Stored data

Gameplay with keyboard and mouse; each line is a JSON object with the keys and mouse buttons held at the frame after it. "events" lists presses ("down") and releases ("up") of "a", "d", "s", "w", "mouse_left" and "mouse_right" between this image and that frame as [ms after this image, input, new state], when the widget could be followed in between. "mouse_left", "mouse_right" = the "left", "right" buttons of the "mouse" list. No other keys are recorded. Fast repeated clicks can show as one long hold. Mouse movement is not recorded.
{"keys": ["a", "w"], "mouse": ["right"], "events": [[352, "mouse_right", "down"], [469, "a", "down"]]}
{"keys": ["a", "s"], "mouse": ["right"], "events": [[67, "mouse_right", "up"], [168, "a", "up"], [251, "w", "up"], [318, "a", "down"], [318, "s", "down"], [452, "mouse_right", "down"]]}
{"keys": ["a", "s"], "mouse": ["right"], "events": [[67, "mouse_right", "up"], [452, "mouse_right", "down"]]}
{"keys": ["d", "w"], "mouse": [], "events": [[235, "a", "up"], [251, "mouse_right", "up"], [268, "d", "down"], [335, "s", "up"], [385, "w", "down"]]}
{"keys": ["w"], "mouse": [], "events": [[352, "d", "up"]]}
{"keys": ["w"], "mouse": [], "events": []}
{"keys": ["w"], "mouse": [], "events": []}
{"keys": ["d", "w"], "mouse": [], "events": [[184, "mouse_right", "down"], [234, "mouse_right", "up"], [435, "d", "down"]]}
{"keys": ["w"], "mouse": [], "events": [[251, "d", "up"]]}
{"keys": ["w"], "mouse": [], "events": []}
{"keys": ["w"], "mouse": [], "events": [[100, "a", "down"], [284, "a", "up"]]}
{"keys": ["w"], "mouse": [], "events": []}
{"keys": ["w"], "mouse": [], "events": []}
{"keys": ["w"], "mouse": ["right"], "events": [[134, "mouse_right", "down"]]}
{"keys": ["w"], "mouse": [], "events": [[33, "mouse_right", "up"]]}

Brief: Line by line, the data should be returned exactly as written.

Solution:
Gameplay with keyboard and mouse; each line is a JSON object with the keys and mouse buttons held at the frame after it. "events" lists presses ("down") and releases ("up") of "a", "d", "s", "w", "mouse_left" and "mouse_right" between this image and that frame as [ms after this image, input, new state], when the widget could be followed in between. "mouse_left", "mouse_right" = the "left", "right" buttons of the "mouse" list. No other keys are recorded. Fast repeated clicks can show as one long hold. Mouse movement is not recorded.
{"keys": ["a", "w"], "mouse": ["right"], "events": [[352, "mouse_right", "down"], [469, "a", "down"]]}
{"keys": ["a", "s"], "mouse": ["right"], "events": [[67, "mouse_right", "up"], [168, "a", "up"], [251, "w", "up"], [318, "a", "down"], [318, "s", "down"], [452, "mouse_right", "down"]]}
{"keys": ["a", "s"], "mouse": ["right"], "events": [[67, "mouse_right", "up"], [452, "mouse_right", "down"]]}
{"keys": ["d", "w"], "mouse": [], "events": [[235, "a", "up"], [251, "mouse_right", "up"], [268, "d", "down"], [335, "s", "up"], [385, "w", "down"]]}
{"keys": ["w"], "mouse": [], "events": [[352, "d", "up"]]}
{"keys": ["w"], "mouse": [], "events": []}
{"keys": ["w"], "mouse": [], "events": []}
{"keys": ["d", "w"], "mouse": [], "events": [[184, "mouse_right", "down"], [234, "mouse_right", "up"], [435, "d", "down"]]}
{"keys": ["w"], "mouse": [], "events": [[251, "d", "up"]]}
{"keys": ["w"], "mouse": [], "events": []}
{"keys": ["w"], "mouse": [], "events": [[100, "a", "down"], [284, "a", "up"]]}
{"keys": ["w"], "mouse": [], "events": []}
{"keys": ["w"], "mouse": [], "events": []}
{"keys": ["w"], "mouse": ["right"], "events": [[134, "mouse_right", "down"]]}
{"keys": ["w"], "mouse": [], "events": [[33, "mouse_right", "up"]]}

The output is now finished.